* Instruction: Only the lines of the data holding the string "free" need to be returned.

──────── Supplied data

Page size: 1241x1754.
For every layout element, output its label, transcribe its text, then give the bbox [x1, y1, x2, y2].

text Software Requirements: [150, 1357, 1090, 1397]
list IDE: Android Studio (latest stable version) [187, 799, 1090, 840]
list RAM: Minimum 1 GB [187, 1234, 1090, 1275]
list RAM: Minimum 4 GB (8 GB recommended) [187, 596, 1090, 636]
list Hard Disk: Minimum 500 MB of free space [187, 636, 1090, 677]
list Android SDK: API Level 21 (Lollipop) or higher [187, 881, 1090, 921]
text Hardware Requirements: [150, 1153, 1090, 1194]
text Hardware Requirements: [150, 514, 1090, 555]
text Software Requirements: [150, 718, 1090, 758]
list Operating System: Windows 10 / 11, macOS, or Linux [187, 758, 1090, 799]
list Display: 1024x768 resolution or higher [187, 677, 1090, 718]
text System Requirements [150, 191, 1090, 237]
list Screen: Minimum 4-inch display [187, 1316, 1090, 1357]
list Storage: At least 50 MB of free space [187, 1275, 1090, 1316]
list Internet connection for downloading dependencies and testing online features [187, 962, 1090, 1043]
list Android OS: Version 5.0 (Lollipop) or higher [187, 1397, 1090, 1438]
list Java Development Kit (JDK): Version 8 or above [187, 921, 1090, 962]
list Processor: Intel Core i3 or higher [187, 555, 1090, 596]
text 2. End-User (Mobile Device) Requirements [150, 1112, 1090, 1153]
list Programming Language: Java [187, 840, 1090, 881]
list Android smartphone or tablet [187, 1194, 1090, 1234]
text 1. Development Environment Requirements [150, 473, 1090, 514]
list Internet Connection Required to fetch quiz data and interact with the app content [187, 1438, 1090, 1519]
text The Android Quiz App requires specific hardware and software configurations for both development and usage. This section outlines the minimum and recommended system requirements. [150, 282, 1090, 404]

────────────────

* Solution to the exercise:
list Hard Disk: Minimum 500 MB of free space [187, 636, 1090, 677]
list Storage: At least 50 MB of free space [187, 1275, 1090, 1316]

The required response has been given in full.